Thursday, March 8, 2018

Alchemy

Everybody sort of knows about alchemy and rejects it--turning lead into gold, let's not get silly!  But in the Middle Ages it was a major branch of philosophy.  This is why the first Harry Potter book was entitled (in the UK) Harry Potter and the Philosopher's Stone.

As you doubtless can guess if you've been reading this blog, I'm not about to say, "Ha, how dumb can they get in the Middle Ages?  Lead into gold indeed!"  Rather alchemy, which in fact became the ancestor of what we consider chemistry, started as a theoretical musing on the nature of the universe.  Medieval Europe got it from the Arabs (as the prefix al- should have told you),  from the eighth or ninth century onward.  The Arabs in turn had gotten a lot of it from ancient Greek philosophy.

The starting point was the question of what was the basic "stuff" of the universe, the assumption that everything, if reduced to its smallest bits, might be the same.  We actually believe this now.  Everything is composed of atoms, whether it's a rock or a tree or a person or a drop of water.  And if everything is composed of the same smallest bits, just rearranged differently, then it makes sense that one substance can be turned into another.  We don't turn lead into gold, but we are happy to think that hydrogen and oxygen combine to make water.

Medieval people actually didn't concentrate on the lead-to-gold thing until the end of the Middle Ages (and they didn't worry about some magical "stone").  Their main interest was copper-to-gold, or even gold-to-copper, and this wasn't an issue about creating wealth.  Rather it was seeing two shiny metals as metaphors.  Copper started by looking like gold, like the sun, then turned green with verdigris to look like natural growing things.

 Human action, it was understood, turned one thing into something else.  So as copper was smelted or hammered by humans, it was considered to undergo an alchemical change.  What had once been a nugget of ore was now a coin, or an oil lamp, or a door knocker.  There were methods that would turn copper green faster than natural weathering.  So alchemy was a way to ponder the relationship between nature and human.

Alchemy was considered a good Christian science.  After all, in transubstantiation, the Communion wafer became the body of Christ.  Now it also at the same time remained a wafer, and finding actual blood in one's wafer was considered unorthodox at best, but it did change its substance (that's what transubstantiation means), by what was considered an example of divine alchemy.

Modern people tend to draw distinctions between "real" sciences, like chemistry and astronomy, and "fake" sciences, like alchemy and astrology, conveniently leaving out the detail that the former derived from the latter.  And in fact medieval people were very aware of the danger of charlatans promising that they could make you rich if you just gave them money for their alchemical experiments, or tell you which decisions to make depending on the phase of the moon or stars.

© C. Dale Brittain 2018

1 comment:

  1. Thanks for a wonderful post.
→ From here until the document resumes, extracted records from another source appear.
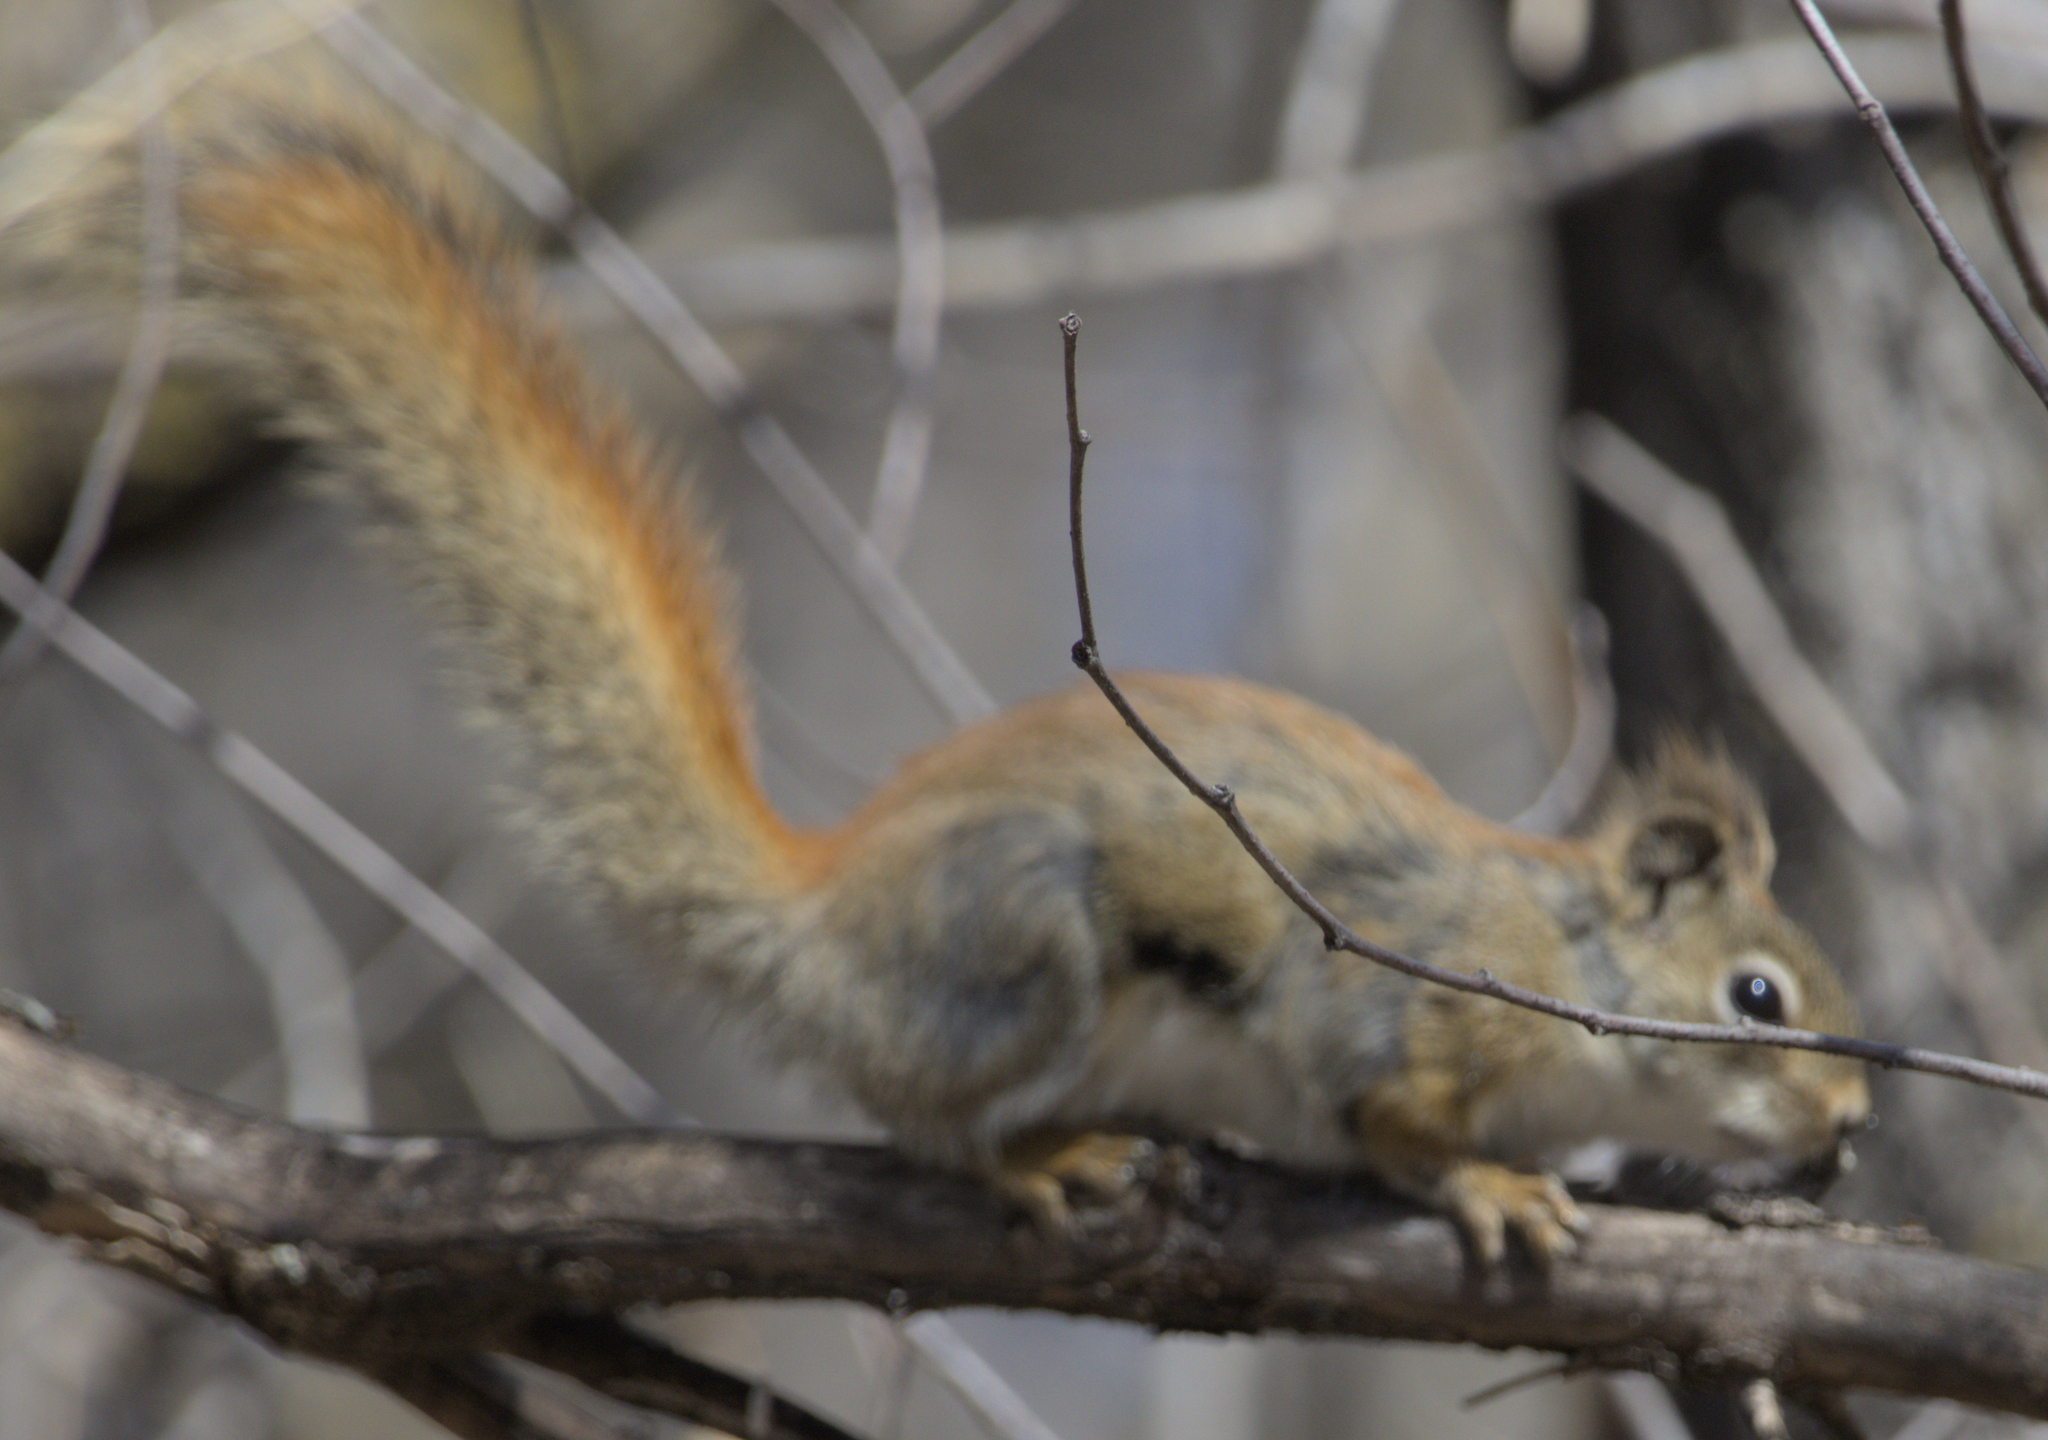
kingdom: Animalia
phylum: Chordata
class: Mammalia
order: Rodentia
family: Sciuridae
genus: Tamiasciurus
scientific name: Tamiasciurus hudsonicus
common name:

Given that, every couple of years, scientists find yet another remarkable and unintuitive property of water that turns out to be essential for the existence of life, lead transmuting into gold still seems less astonishing (to use your example) than hydrogen and oxygen combining to create something as miraculous as water. No, I don’t actually believe that – except in neutron star collisions - lead transmutes into gold. I have a degree in physics and a long career in engineering. But I still do believe that water… and life, are a far more miraculous phenomenon.

    Also thanks for the insight into the origin of the word “alchemy.” I don’t feel too bad about my ignorance because there are hundreds of other “al-“ English words that don’t have that origin; nonetheless, learning the Eastern source of the word is delightful.